■ What you have to do ■
Collect all lines containing the word "Drone" from the data.

Excerpts from a dataset:
=== Section Start ===
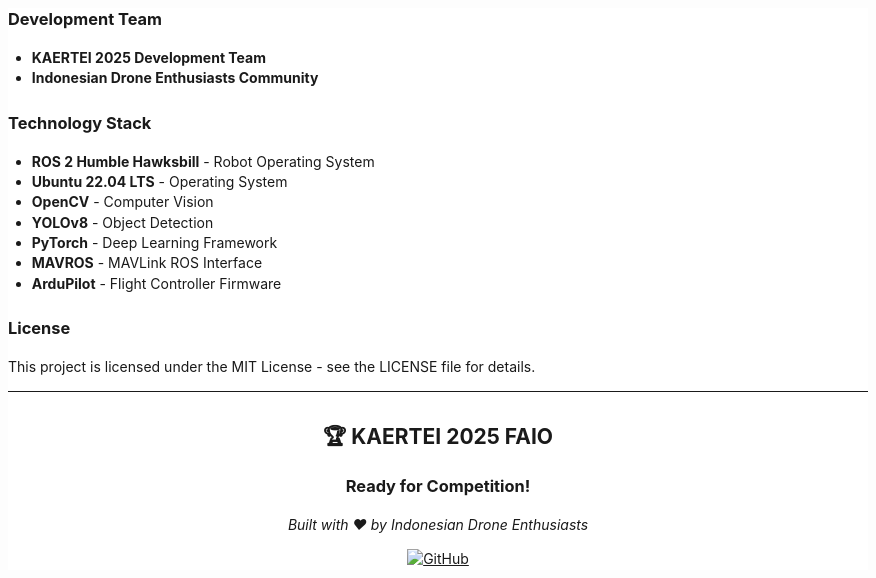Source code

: ### **Development Team**
- **KAERTEI 2025 Development Team**
- **Indonesian Drone Enthusiasts Community**

### **Technology Stack**
- **ROS 2 Humble Hawksbill** - Robot Operating System
- **Ubuntu 22.04 LTS** - Operating System
- **OpenCV** - Computer Vision
- **YOLOv8** - Object Detection
- **PyTorch** - Deep Learning Framework
- **MAVROS** - MAVLink ROS Interface
- **ArduPilot** - Flight Controller Firmware

### **License**
This project is licensed under the MIT License - see the LICENSE file for details.

---

<div align="center">

## 🏆 **KAERTEI 2025 FAIO**
### **Ready for Competition!**

*Built with ❤️ by Indonesian Drone Enthusiasts*

[![GitHub](https://img.shields.io/github/stars/Vanszs/Dirgagah-KAERTEI?style=social)](https://github.com/Vanszs/Dirgagah-KAERTEI)

</div>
=== Section End ===
■ Task output ■
- **Indonesian Drone Enthusiasts Community**
*Built with ❤️ by Indonesian Drone Enthusiasts*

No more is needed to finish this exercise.